It's so common nowadays for us to get caught up in the swing of life. So caught up that we eventually start losing ourselves in the flow. This slow muting of our own selves causes a very inharmonious struggle between who we truly are and who we've become when we're caught up in this day to day grind. This separation of self in our busy lives can cause stress, unease, and a feeling of general discontent.
Falling away from ourselves can start in a lot of ways. It can be because of an event or situation, past or present, that we don't want to face. It can be from a decision we regret and don't want to come to terms with ourselves, or it can come from such a busy schedule that we forget to visit ourselves entirely.
For most of us, it eventually comes from something we're running from. So many of us seem to lack a healthy system of dealing with regret or fear, and instead, we turn to running from it or ignoring it until it goes away. It isn't because we can't handle it, but because there's eventually something that happens in our lives that fills us with such an anger, a sadness, or dread that we are unable to look past it or to comprehend a way of working through it or letting it go. Working those steps might be impossible in the middle of the event at all, and in events such as loss or a bad upbringing, it's something that never really leaves us. These issues are hard to get around and grip us with such a tenacity that it never occurs to us that we can let them go.
Our escapes can come in many forms. Some of them seem healthy, such as school, sports, music, and some of them aren't so healthy, such as drugs, binge-watching shows or pouring ourselves into our phones or the internet. We find happy distractions in our lives, things we can go to bring us this momentary high to get away from ourselves.
Most everyone has a good idea of who they were before these troubling events happened. At one point we were virtually untarnished. When we were younger we didn't have the internet in the palm of our hands, we ran outside and we talked to our friends about the stars and our dreams. Most everyone has that unbridled person inside of them that simply is who they are at the core of it all; unafraid to dream and explore and knew what they wanted from life.

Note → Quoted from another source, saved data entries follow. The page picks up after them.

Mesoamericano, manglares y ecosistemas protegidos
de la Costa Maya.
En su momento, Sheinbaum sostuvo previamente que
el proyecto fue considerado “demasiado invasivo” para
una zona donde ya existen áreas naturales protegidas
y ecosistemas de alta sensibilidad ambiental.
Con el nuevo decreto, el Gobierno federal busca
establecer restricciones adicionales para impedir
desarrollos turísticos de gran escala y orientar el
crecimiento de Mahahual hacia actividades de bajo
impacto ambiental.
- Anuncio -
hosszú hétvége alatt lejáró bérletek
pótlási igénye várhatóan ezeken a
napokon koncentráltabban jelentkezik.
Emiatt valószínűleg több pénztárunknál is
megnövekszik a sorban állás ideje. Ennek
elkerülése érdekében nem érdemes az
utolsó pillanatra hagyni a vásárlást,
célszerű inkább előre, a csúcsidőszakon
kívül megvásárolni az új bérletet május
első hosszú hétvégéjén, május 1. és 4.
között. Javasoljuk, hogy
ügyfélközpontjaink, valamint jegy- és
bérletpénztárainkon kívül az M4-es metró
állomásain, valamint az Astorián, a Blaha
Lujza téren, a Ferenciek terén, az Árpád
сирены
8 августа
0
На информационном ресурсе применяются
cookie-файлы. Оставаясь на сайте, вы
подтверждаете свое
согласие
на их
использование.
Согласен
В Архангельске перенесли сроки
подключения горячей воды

Over the last several years I lost that person. I didn't even realize that it had happened. It seemed to come on so suddenly but honestly it was just because I was so caught up in everyone else's expectations of me that I began to forget who I was and focus on who I was supposed to be. So here I am years later trying to find my own happiness, but I couldn't identify what that happiness was until I identified myself first.
Our true selves change. I'm not the same person I was years ago, but I'm similar. I still have most of the same ambitions and dreams, maybe a couple more. My idea of happiness has changed since then. I didn't graduate college on schedule, and instead of that being a hugely detrimental issue, it allowed me to set my own rules. I had not met the rules and regulations set upon me, and now it was my turn to set my own pace and my own expectations, without being so hard on myself. It gave the person that was stuck in this constant ebb and flow a place to stand and center. I started moving towards things I used to do. I started moving towards finding what made me happy, but I still had those pent up issues and hang up's in the way. I have my own events and decisions I needed to get past, but I had no idea how to get past them or how to face them.

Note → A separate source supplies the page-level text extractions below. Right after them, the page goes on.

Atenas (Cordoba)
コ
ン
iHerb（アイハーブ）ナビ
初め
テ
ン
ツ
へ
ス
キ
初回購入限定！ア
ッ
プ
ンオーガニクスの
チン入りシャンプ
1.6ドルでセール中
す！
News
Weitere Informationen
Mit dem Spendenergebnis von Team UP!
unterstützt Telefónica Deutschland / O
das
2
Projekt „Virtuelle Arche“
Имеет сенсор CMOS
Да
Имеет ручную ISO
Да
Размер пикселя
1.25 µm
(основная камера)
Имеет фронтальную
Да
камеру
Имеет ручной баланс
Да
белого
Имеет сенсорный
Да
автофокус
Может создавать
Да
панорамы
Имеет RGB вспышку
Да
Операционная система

It started with spending a few minutes alone in the quiet. I started it in the shower, so I could still keep my mind busy doing my daily rituals, but I turned the music off. I thought about my day, about what I wanted to eat, simple things. I tried hard not to think about what I was really trying to do in that silence. I did this for a few days and started moving further. I began to sit and read more and give myself the end of the chapter to sit in silence and contemplate what I had read, to think about what the characters meant to me, how the writing affected me. I had a conversation with myself on how the book affected me. I started to bring that approach to other things. I realized I spent a lot of time on my phone as a distraction, that I would immediately jump on Netflix when I got home from work when the world was asleep because I was uncomfortable in the silence.
Eventually, I got to a point that I came home, sat my phone down, and laid on the couch. I stared at the ceiling for a few minutes and listened to the quiet. I used to this a lot when I was younger, just sit in silence and think, or listen to the same album over and over again while I sat in my head for hours. It was something I enjoyed. I used to enjoy my own company and sitting on that couch for minutes was close to torture. At first. I got up to move around the room: make tea, play some piano music, something to ride over the silence but still assure me it was there. I closed my eyes and let myself relax. I allowed my thoughts to move as freely as I could let them, like a movie playing on the back of my eyelids. I let myself detach from them, I let myself simply relax into the physical state I was in and to become unburdened by anything in my past and to accept my present situation. I was laying on my couch. My cat was sleeping by my feet, my tea was getting cold. On a larger scale, I had a good job, I was going to finish my degree on my own time, and I could pay all of my bills. I didn't have to be burdened by my past, that was a decision I had made upon myself in one way or another, and I could let those go if I wanted, even if it was only for a little while. If I could be with myself and be content with that for an hour, I was okay with that.
I wish I could say that my problems are gone, that I'm completely free of regret and pain from my past, but the truth is that we don't get away from the world unscathed. Eventually I will find the strength to meet these issues head on, but for now, I am happy to find my true self and to have those moments of reprieve.